> Exercise objective
Decide whether each statement agrees with the forum thread on finding the volume of a solid of revolution. Answer yes or no for each, quoting the words from the thread that settle it: (a) The problem asks for the region to be rotated about the x-axis. (b) The person asking says they have no specific question. (c) Rotating a rectangular strip of width x and height Δy about the y-axis produces a cylinder.

> Study text
┄┄┄┄┄┄

# Find the volume of the solid by rotating the region

Find the volume of the solid obtained by rotating the region bounded by the given curves about the specified line.

$$\left\{\begin{array}{ll}x&=y-y^2\\x&=0\end{array}\right..$$ About the $y$-axis

I'm not sure where to start, so I don't have a specific question. The reversal of the varibles is throwing me off.

• It will be the same as the volume of the solid obtained by rotating the region bounded by the curves $y=x-x^2$ and $y=0$ about the $x$-axis. – Henry Nov 28 '15 at 21:23

Well, the curve you have described looks like this

And the idea in these kind of problems, is that you take that plot and rotate it around the indicated axis. The 'tail' left by the curve in the rotation, is the surface that encloses the solid. If that is not intuitive, here is a picture

So, how to write the region of integration?. Using cylindrical coordinates, $(x,y,z)=(r cos(\theta), y, r sin(\theta))$, $V = \{(r,\theta,y): 0 \leq \theta \leq 2 \pi , 0\leq y \leq 1, 0\leq r \leq y-y^2\}$.

Volume = $\int_{V} 1 dV$ = $\int_0^{2 \pi} \int_0^1 \int_0^{y-y^2} 1 r$ $dr dy d\theta$ = $2 \pi$ $\int_0^1 \frac{r^2}{2} \bigg|_{r=0}^{y-y^2}dz$ = $\frac{\pi}{30}$

These problems require a bit of visualization. So image the point $(x,y)$. Now imagine rotating it about the $y$-axis.

What shape will it make?

A circle

$x$

Now imagine we take a rectangular strip with width $x$ and height $\Delta y$ and rotate it about the $y$-axis. It will make a cylinder, and It's volume will be:

$$\pi x^2 \Delta y$$

Now we can approximate the volume of rotating $x=f(y)$ about the $y$ axis by rotating some (appropriate) strips and summing up the volumes made. If we make $\Delta y$ Infinitely small and sum all the volumes of these cross sections. This is nothing but:

$$\int \pi x^2 dy$$

Now for your question you need to know over what interval of $y$ are you going to be integrating. Look at your region and see that when $y=0$ and when $y=1$, $x=0$.

Thus the integral for your volume is:

$$v=\int_{0}^{1} \pi x^2 dy$$

$$v=\int_{0}^{1} \pi (y-y^2)^2 dy$$

The curve $x = y - y^2$ crosses the $x$-axis twice, at $y = 0$ and $y = 1$, so these will be the endpoints of the object we have by rotating our curve. The volume is $$\pi \int^{1}_{0} (y - y^2)^2 dy = \pi \left (\frac {y^3} {3} - \frac {y^4} {2} + \frac {y^5} {5} \right) |^1_0 = \frac {\pi} {30}.$$

┄┄┄┄┄┄

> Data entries
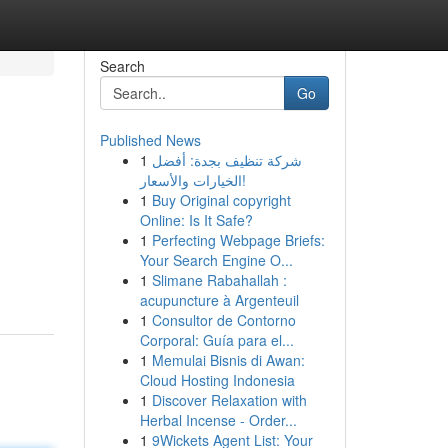
Search
Go
Published News
1
شركة تنظيف بجدة: أفضل
الخيارات والأسعار!
1
Buy Original copyright
Online: Is It Safe?
1
Perfecting Webpage Briefs:
Your Search Engine O...
1
Slimane Rabahallah :
acupuncture à Argenteuil
1
Consultor de Contorno
Corporal: Guía para el...
1
Memulai Bisnis di Awan:
Cloud Hosting Indonesia
1
Discover Relaxation with
Herbal Incense - Order...
1
9Wickets Agent List: Your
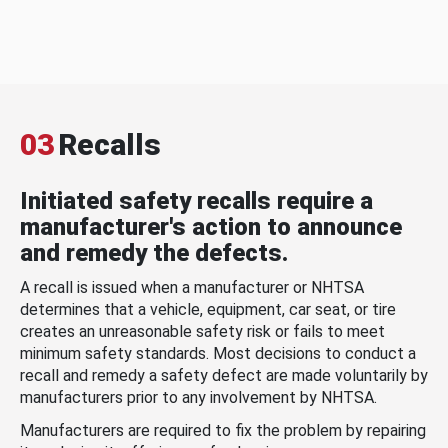
03
Recalls
Initiated safety recalls require a
manufacturer's action to announce
and remedy the defects.
A recall is issued when a manufacturer or NHTSA
determines that a vehicle, equipment, car seat, or tire
creates an unreasonable safety risk or fails to meet
minimum safety standards. Most decisions to conduct a
recall and remedy a safety defect are made voluntarily by
manufacturers prior to any involvement by NHTSA.
Manufacturers are required to fix the problem by repairing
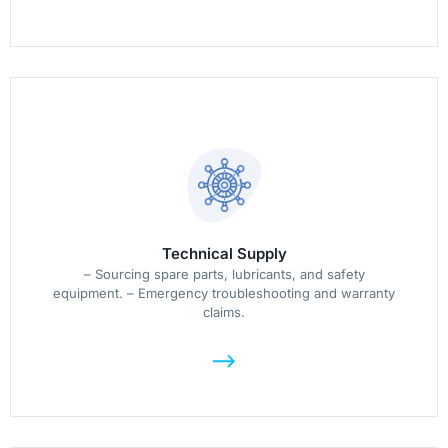
Technical Supply
– Sourcing spare parts, lubricants, and safety
equipment. – Emergency troubleshooting and warranty
claims.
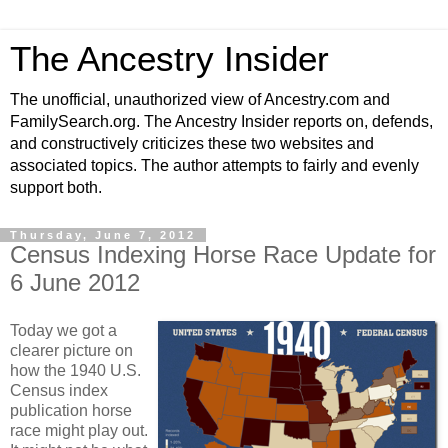
The Ancestry Insider
The unofficial, unauthorized view of Ancestry.com and
FamilySearch.org. The Ancestry Insider reports on, defends,
and constructively criticizes these two websites and
associated topics. The author attempts to fairly and evenly
support both.
Thursday, June 7, 2012
Census Indexing Horse Race Update for
6 June 2012
Today we got a
clearer picture on
how the 1940 U.S.
Census index
publication horse
race might play out.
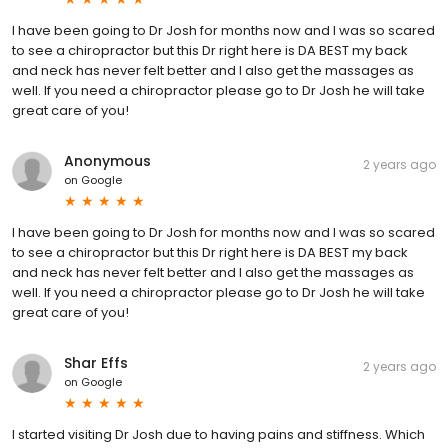
I have been going to Dr Josh for months now and I was so scared
to see a chiropractor but this Dr right here is DA BEST my back
and neck has never felt better and I also get the massages as
well. If you need a chiropractor please go to Dr Josh he will take
great care of you!
Anonymous
2 years ago
on
Google
I have been going to Dr Josh for months now and I was so scared
to see a chiropractor but this Dr right here is DA BEST my back
and neck has never felt better and I also get the massages as
well. If you need a chiropractor please go to Dr Josh he will take
great care of you!
Shar Effs
2 years ago
on
Google
I started visiting Dr Josh due to having pains and stiffness. Which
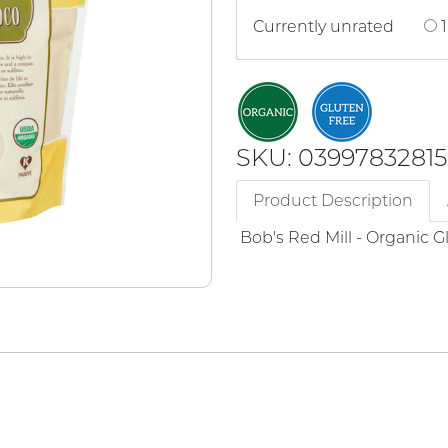
Currently unrated
1
SKU: 03997832815
Product Description
Bob's Red Mill - Organic 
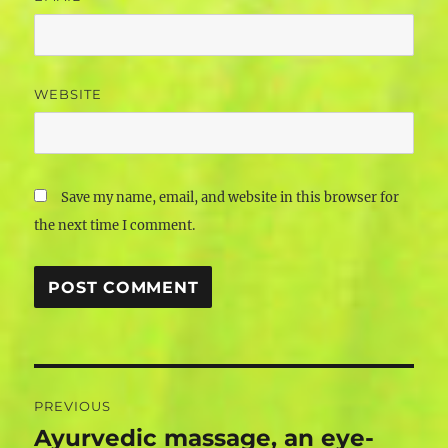
WEBSITE
Save my name, email, and website in this browser for
the next time I comment.
Post
PREVIOUS
navigation
Ayurvedic massage, an eye-
Previous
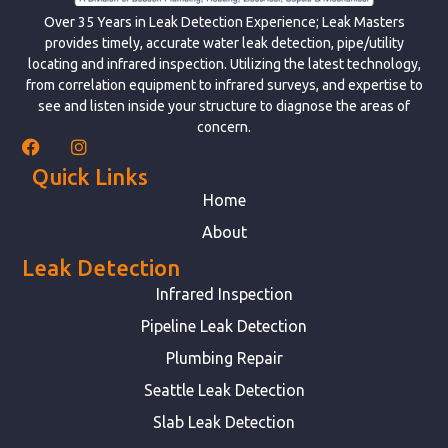
Over 35 Years in Leak Detection Experience; Leak Masters
provides timely, accurate water leak detection, pipe/utility
locating and infrared inspection. Utilizing the latest technology,
from correlation equipment to infrared surveys, and expertise to
see and listen inside your structure to diagnose the areas of
concern.
Quick Links
Home
About
Leak Detection
Infrared Inspection
Pipeline Leak Detection
Plumbing Repair
Seattle Leak Detection
Slab Leak Detection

┄┄┄┄┄┄

> Response to the exercise
(a) No: "About the $y$-axis"
(b) Yes: "I don't have a specific question."
(c) Yes: "It will make a cylinder"